Doch je mehr die Grünen mitregieren, desto schwieriger wird es mit solchen Ansprüchen. Beispiel Hamburg: Dort ist im Cum-Ex-Steuerskandal um die hanseatische Traditionsbank Warburg ein roter Filz sichtbar geworden. Im Hamburger Parlament, der Bürgerschaft, forscht ein Untersuchungsausschuss nach den Kontakten zwischen führenden SPD-Politikern und der Privatbank, die vom hanseatischen Fiskus lange geschont worden war. Das geht bis zum Ersten Bürgermeister Peter Tschentscher und seinem Vorgänger, Olaf Scholz. Beide dementieren, sich unkorrekt verhalten zu haben.

Prominentestes Beispiel: Putin-Freund und Gaslobbyist Schröder

Die Aufklärungsarbeit in Hamburg überlassen die dort zusammen mit der SPD regierenden Grünen der Opposition. Die heftigste Kritik an Scholz und Tschentscher kommt bei den Grünen von Gerhard Schick, einem der profiliertesten Köpfe in der Partei. Schick hat sich als Bundestagsabgeordneter mit Attacken auf jene Teile der Finanzindustrie hervorgetan, die Steuerhinterziehern zu Diensten sind oder gar selbst in die Staatskasse langen. Im Hamburger Cum-Ex-Skandal hat der Bankenkritiker den Rücktritt von Bürgermeister Tschentscher gefordert.

Das kann sich Schick eigentlich nur leisten, weil er nicht mehr für die Grünen im Bundestag sitzt. Sondern mit dem Verein Finanzwende, der für strenge Bankengesetze kämpft, seine eigene Organisation aufgebaut hat. Schick hat sich unabhängig gemacht von seiner Partei. Wäre er noch Abgeordneter, dann käme eine Rücktrittsforderung gegen den Hamburger Bürgermeister Tschentscher in der eigenen Parteiführung sicherlich nicht gut an. Fraktionsdisziplin und Rücksichtnahme auf den Hamburger wie Berliner Koalitionspartner SPD wären bestimmt wichtiger.
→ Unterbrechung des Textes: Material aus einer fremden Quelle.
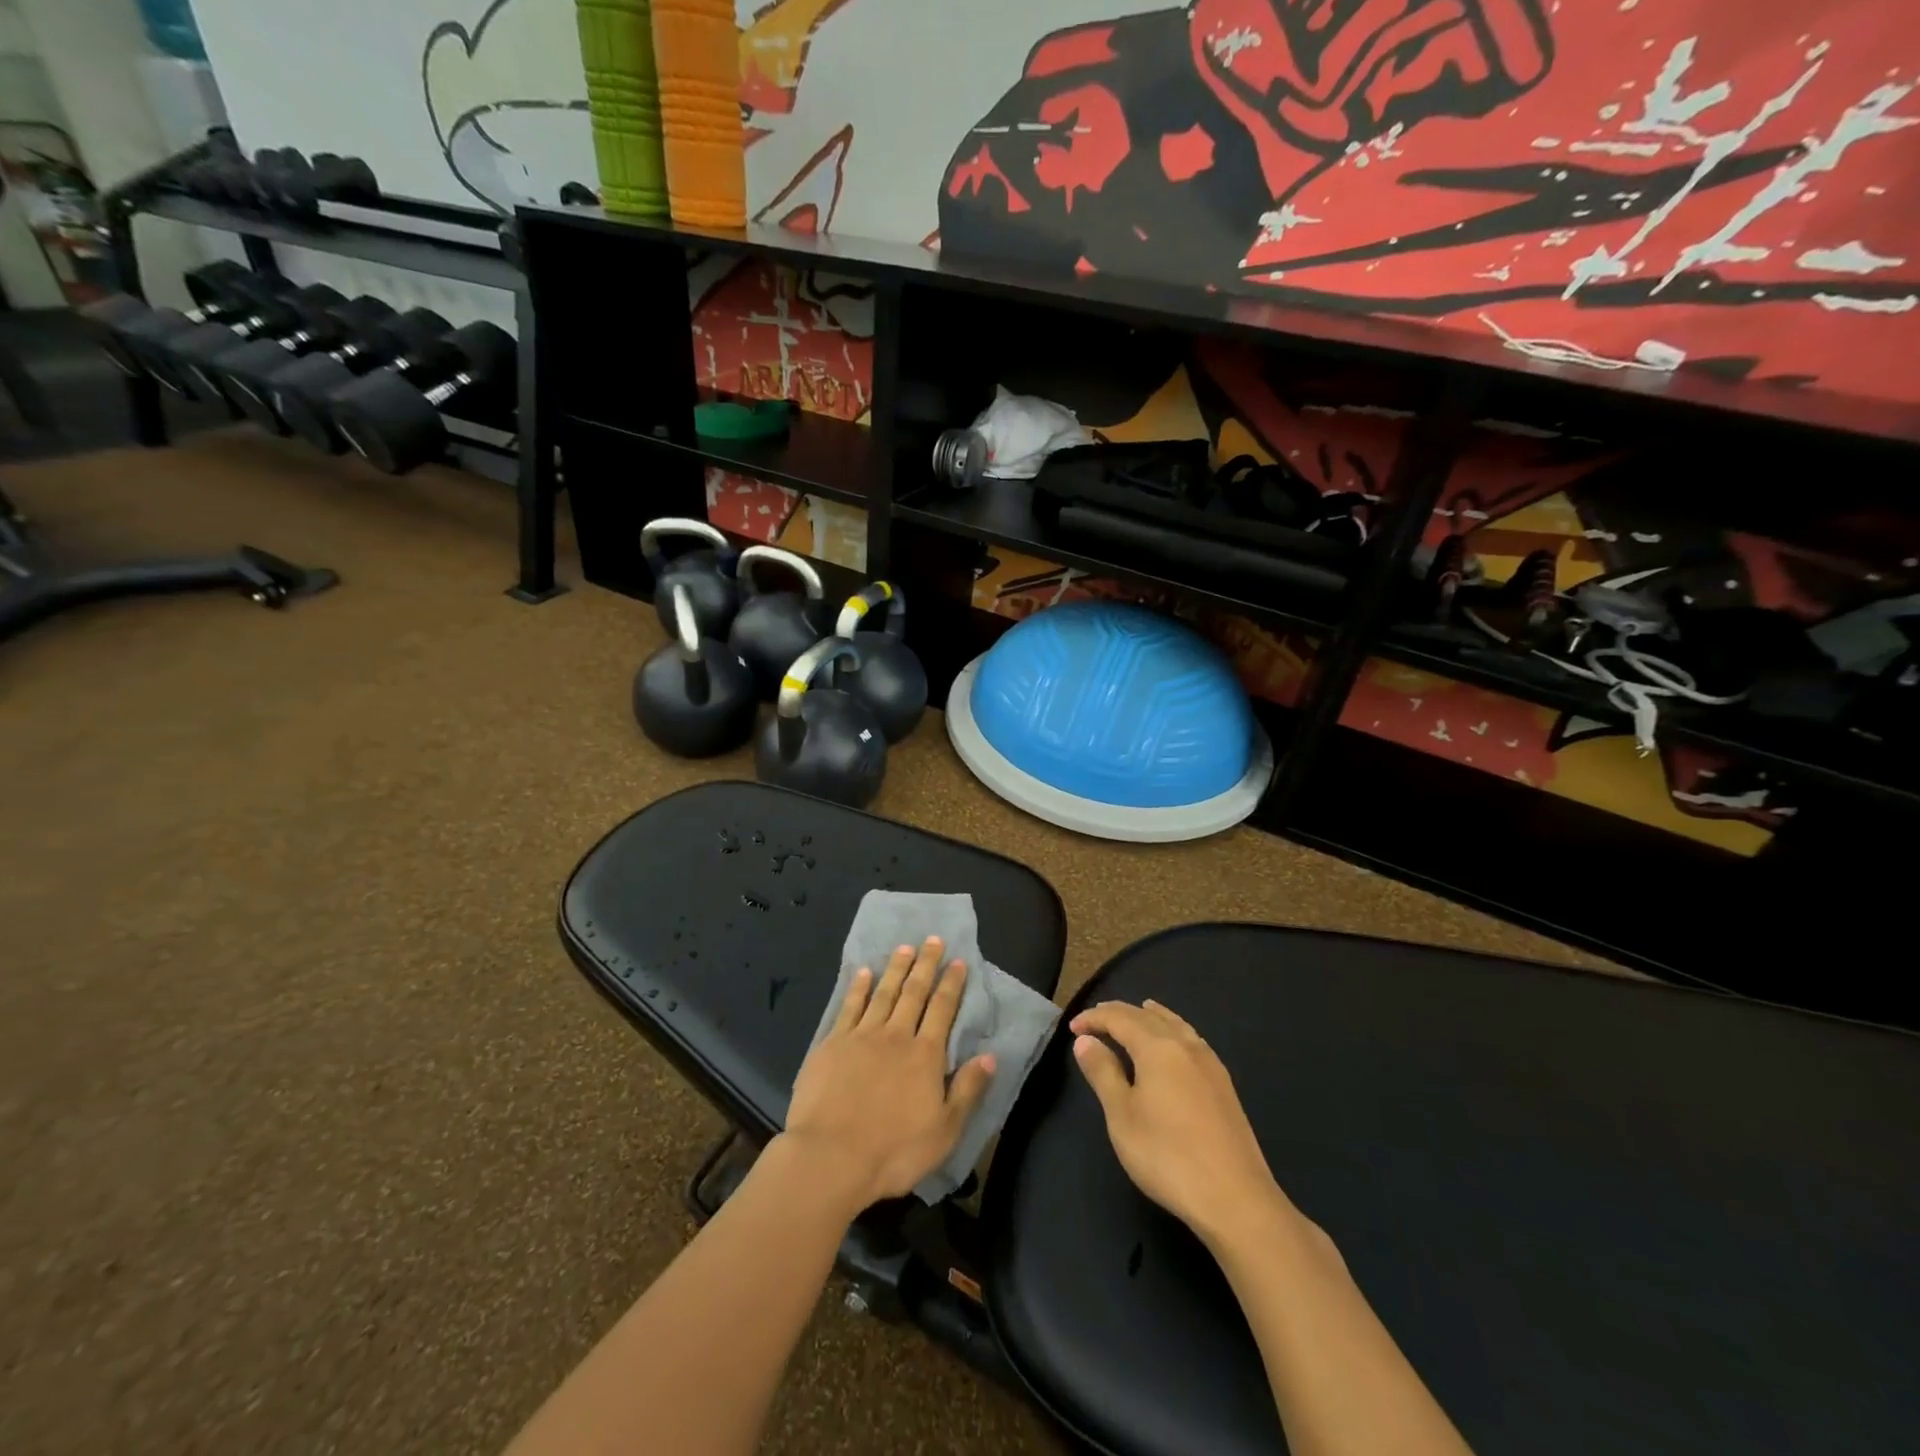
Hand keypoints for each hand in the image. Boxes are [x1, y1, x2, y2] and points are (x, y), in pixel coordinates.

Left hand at [783, 937, 995, 1213]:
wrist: (831, 1157)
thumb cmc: (893, 1150)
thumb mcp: (944, 1130)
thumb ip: (968, 1090)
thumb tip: (990, 1055)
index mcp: (925, 1055)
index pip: (942, 1010)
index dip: (951, 984)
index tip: (958, 961)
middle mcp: (896, 1035)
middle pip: (914, 992)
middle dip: (926, 964)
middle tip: (933, 940)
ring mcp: (861, 1036)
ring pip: (883, 993)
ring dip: (896, 969)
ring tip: (905, 948)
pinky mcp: (832, 1044)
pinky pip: (849, 1007)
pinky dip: (858, 988)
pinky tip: (863, 973)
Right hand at [1071, 999, 1287, 1247]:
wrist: (1235, 1199)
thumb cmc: (1167, 1156)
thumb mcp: (1122, 1115)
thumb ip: (1103, 1072)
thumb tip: (1086, 1040)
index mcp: (1157, 1047)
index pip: (1119, 1019)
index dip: (1094, 1019)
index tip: (1072, 1028)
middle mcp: (1185, 1045)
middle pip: (1147, 1016)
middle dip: (1119, 1013)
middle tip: (1095, 1019)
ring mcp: (1209, 1063)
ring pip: (1174, 1024)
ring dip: (1150, 1016)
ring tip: (1138, 1011)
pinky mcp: (1223, 1084)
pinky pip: (1191, 1039)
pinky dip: (1173, 1028)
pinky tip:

Der Abgeordnete Hannes Damm aus Mecklenburg-Vorpommern hat da mehr Freiheiten - solange er sich im eigenen Bundesland austobt. Dort sind die Grünen in der Opposition, und Damm legt sich heftig mit der regierenden SPD an. Weil die seiner Ansicht nach einen Untersuchungsausschuss im Landtag in Schwerin behindert, der allerlei fragwürdige Vorgänge um die Gaspipeline Nord Stream 2 und das Verhalten der Landesregierung aufklären soll. Mecklenburg-Vorpommern hat sich lange Zeit ziemlich abhängig gemacht von russischem Gas, und Geld aus Russland für Nord Stream 2 war auch willkommen.
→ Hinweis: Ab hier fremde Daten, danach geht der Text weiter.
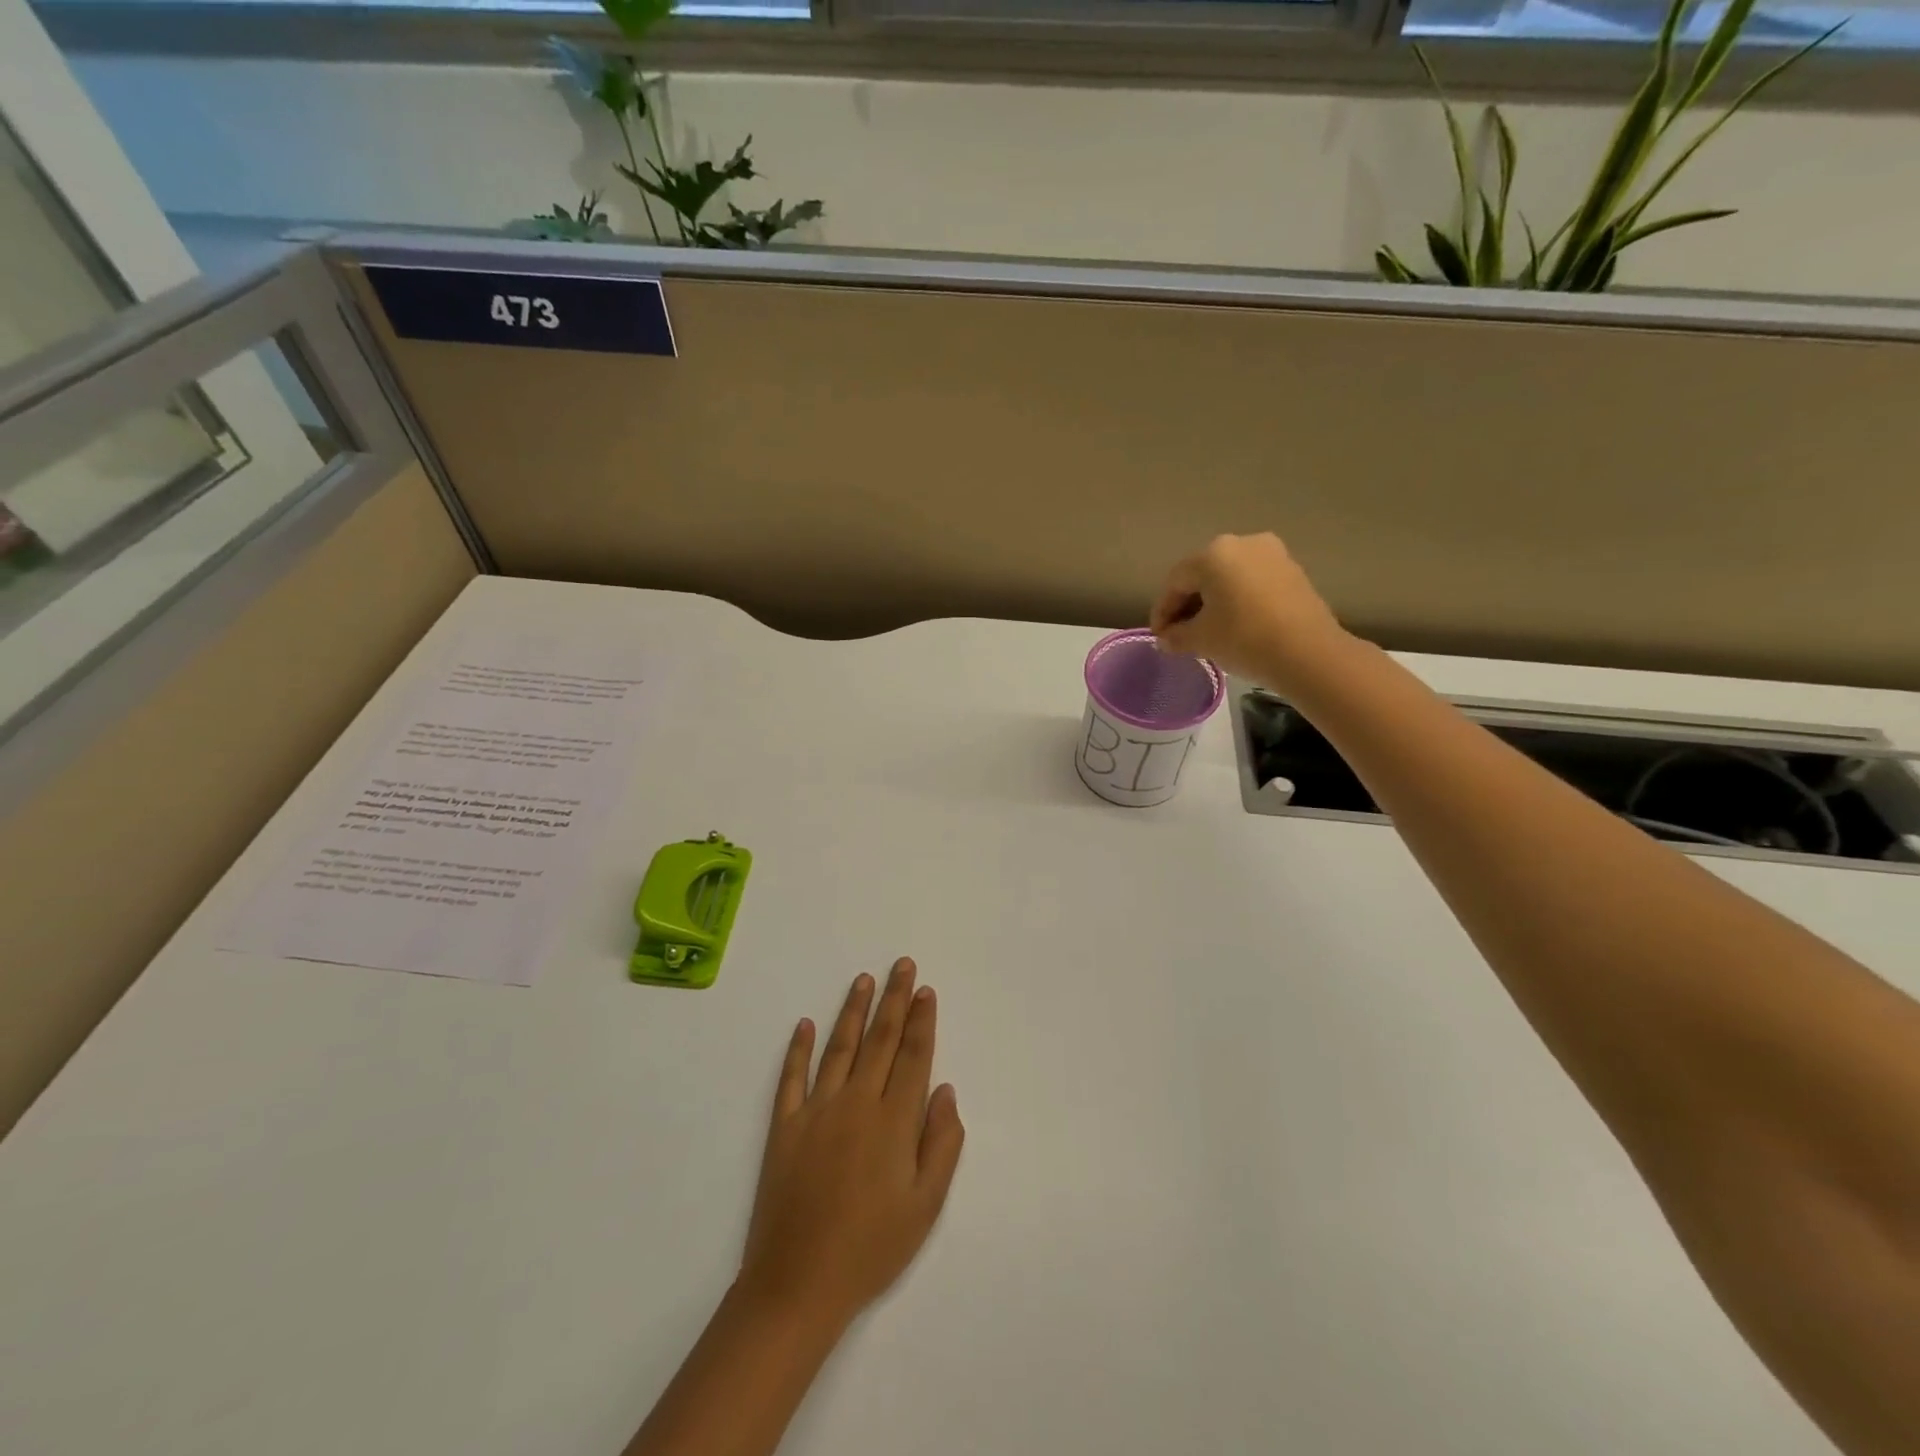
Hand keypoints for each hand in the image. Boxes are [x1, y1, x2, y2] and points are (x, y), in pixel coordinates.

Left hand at [739, 959, 964, 1331]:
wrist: (798, 1284)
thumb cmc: (872, 1248)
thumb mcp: (925, 1206)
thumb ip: (941, 1143)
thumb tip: (944, 1090)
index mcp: (893, 1121)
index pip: (912, 1056)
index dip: (921, 1021)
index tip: (925, 990)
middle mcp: (856, 1102)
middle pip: (880, 1039)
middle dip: (894, 999)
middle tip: (902, 965)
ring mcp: (816, 1110)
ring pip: (840, 1047)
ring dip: (853, 1011)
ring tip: (864, 979)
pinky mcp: (784, 1126)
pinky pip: (791, 1077)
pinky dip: (797, 1049)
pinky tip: (804, 1024)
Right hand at [1149, 532, 1349, 688]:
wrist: (1308, 654)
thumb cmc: (1244, 639)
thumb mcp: (1200, 640)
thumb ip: (1176, 636)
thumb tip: (1166, 638)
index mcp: (1213, 554)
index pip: (1175, 581)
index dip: (1162, 611)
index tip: (1159, 637)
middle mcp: (1242, 544)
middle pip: (1202, 575)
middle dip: (1187, 604)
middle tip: (1178, 634)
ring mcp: (1271, 554)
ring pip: (1228, 578)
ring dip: (1212, 602)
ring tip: (1206, 631)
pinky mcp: (1292, 570)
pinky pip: (1252, 582)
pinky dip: (1237, 600)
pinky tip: (1233, 624)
Jetzt auch einen U-Ausschuss im Bundestag zu fordern, ist aus Sicht von Damm nur konsequent. Schließlich habe sich nicht nur Mecklenburg-Vorpommern, sondern unter den Regierungen Schröder und Merkel auch ganz Deutschland von russischer Energie abhängig gemacht. Das aktuell prominenteste Beispiel für "problematische Verstrickungen von ehemaligen Bundesregierungsmitgliedern mit Russland", so seht es in dem Antrag zum Parteitag, sei der Altkanzler, Putin-Freund und Gaslobbyist Schröder.